Tip of the Month
Soldering on Silver Balls

How to Solder Silver Balls on to Your Project

If the balls are placed so that they will form the edge of a piece, I just:

  1. put the balls on,
  2. flux every thing,
  3. put large (of course) pieces of solder on them so that the solder is touching both the ball and the plate. I do this by trying to lean the solder on to the ball, but if it falls off and lays flat on the sheet, I just slide it over to touch the ball leaving the solder piece flat.
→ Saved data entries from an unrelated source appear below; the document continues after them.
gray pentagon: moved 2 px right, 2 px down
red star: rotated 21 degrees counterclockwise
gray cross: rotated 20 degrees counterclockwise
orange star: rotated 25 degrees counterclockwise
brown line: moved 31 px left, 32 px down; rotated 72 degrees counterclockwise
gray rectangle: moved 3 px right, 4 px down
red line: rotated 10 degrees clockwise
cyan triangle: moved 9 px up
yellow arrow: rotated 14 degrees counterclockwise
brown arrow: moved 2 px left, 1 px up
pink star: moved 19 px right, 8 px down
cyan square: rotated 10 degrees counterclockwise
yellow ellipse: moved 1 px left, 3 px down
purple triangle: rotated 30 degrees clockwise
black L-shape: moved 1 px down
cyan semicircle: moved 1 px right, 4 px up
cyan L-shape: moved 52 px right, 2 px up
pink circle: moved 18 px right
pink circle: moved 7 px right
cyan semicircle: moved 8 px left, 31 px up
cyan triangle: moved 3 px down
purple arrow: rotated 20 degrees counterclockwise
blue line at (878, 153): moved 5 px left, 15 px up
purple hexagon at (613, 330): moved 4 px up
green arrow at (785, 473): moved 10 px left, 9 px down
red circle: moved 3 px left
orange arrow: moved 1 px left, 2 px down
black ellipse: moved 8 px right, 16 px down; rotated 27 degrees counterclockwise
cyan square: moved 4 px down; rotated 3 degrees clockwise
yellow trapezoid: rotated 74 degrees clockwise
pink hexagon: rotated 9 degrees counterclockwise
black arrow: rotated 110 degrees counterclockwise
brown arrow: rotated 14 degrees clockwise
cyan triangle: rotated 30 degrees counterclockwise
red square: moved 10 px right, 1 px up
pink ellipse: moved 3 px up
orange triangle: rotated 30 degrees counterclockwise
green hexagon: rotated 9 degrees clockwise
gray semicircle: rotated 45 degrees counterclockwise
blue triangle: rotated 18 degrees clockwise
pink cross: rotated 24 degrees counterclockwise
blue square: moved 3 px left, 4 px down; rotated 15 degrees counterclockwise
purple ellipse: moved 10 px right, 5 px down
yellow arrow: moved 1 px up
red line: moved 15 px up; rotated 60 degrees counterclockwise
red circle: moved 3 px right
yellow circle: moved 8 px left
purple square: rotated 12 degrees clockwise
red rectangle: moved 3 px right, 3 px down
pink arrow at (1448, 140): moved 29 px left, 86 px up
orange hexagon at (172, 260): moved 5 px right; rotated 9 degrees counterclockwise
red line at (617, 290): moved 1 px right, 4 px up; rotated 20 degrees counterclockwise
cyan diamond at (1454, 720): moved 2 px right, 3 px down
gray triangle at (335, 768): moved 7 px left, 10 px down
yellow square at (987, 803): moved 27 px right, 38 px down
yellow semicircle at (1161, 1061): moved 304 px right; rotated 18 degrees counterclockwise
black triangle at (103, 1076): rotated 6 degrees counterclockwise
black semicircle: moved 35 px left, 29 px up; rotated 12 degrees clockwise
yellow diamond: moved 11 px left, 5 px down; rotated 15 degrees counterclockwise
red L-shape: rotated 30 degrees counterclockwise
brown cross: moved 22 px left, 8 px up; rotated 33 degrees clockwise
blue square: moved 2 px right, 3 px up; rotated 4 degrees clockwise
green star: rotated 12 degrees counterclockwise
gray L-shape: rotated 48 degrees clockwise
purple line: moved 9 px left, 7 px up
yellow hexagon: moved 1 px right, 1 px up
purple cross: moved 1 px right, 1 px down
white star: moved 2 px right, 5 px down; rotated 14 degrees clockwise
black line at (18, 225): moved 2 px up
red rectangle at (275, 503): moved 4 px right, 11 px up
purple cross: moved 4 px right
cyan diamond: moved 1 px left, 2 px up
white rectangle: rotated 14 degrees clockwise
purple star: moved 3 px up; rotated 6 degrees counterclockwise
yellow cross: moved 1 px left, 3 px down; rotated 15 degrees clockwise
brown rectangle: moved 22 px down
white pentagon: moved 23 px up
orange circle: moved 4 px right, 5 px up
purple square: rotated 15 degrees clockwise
Remember this part of the sheet will be cut or filed off. I always teach to cut the base plate sheet about 1/4 inch larger than the design, solder every thing on, then cut off that extra sheet, and file it to the design. This makes it so you can use lots of solder on this 1/4 inch and then cut it off.

If the balls are going to be soldered on in the middle of the sheet and you do not want to see a lot of solder around the ball (especially if you are going to oxidize the piece and then polish it), follow these steps:

  1. Turn the ball over on your soldering surface so that the flat side is up. (if you made them on a charcoal block, you will have a flat side.
  2. Flux them.
  3. Place small pieces of solder on each.
  4. Melt the solder so that it flows on to the ball.
  5. Place the ball on the piece with the flat soldered side down.
  6. Flux the piece.
  7. Heat the whole piece until the solder melts, and then flows down to the sheet. This is called "sweat soldering."

The balls will be soldered down, and you will have no solder joints to clean up later.